The NFL “absolutely” will explore taking control of player discipline during joint practices. The NFL Players Association definitely will oppose it.

Per a league source with knowledge of the situation, the NFLPA will fight against the league’s effort to impose the same penalties for on-field, in-game misconduct to joint practices. As the source put it, the opposition is rooted in the union’s disdain for joint practices generally.

During the 2020 Collective Bargaining Agreement negotiations, the NFLPA pushed hard to eliminate joint practices. Ultimately, the two sides agreed to specific rules. For example, they can’t occur more than two days in any week of the preseason, and they can’t happen the day before a preseason game. Also, with three preseason games, there can be no more than four joint practices per team.

The union prefers to have none. As Cam Heyward (who spoke out against joint practice during the 2020 negotiations as Pittsburgh’s player representative) has argued, it’s a wrestling match, a free-for-all.
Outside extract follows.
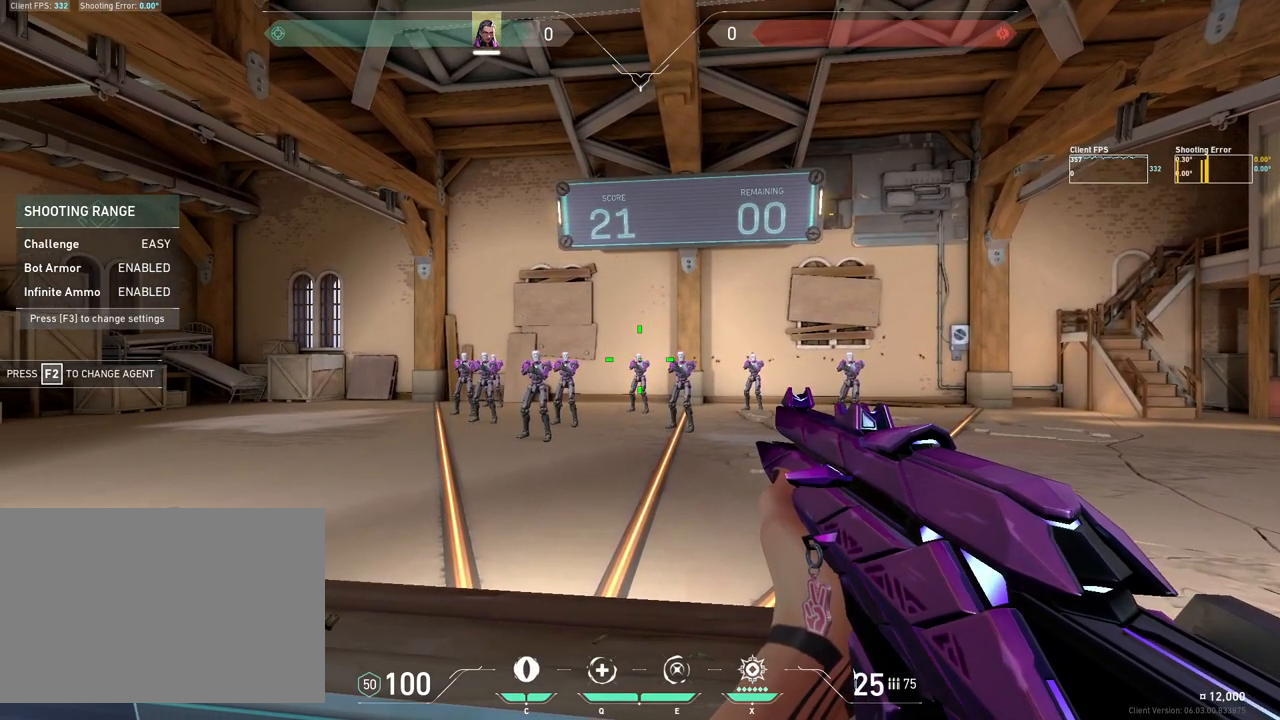
{"keys": [], "mouse": [], "events": [[83, "mouse_left", "up"], [150, "mouse_left", "down"], [250, "mouse_left", "up"]]}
And while it’s less of a free-for-all if the NFL can impose discipline for conduct happening during joint practices, if the NFL’s alternatives are not being able to discipline players who, for example, swing helmets during joint practices and getting rid of joint practices entirely, maybe the best move would be to get rid of joint practices entirely.

Currently, only teams can impose discipline for player misconduct during joint practice. The union believes that there are clear limits on what teams can do, even if they are inclined to do anything. As the NFLPA sees it, the teams are responsible to ensure things don’t get out of hand, and the teams responsible if they do.

Regardless of how it plays out, the NFL won’t be able to assume responsibility for joint practices without the union’s agreement. Currently, the union doesn’t seem to be inclined to agree — mainly because the union would like to get rid of joint practices.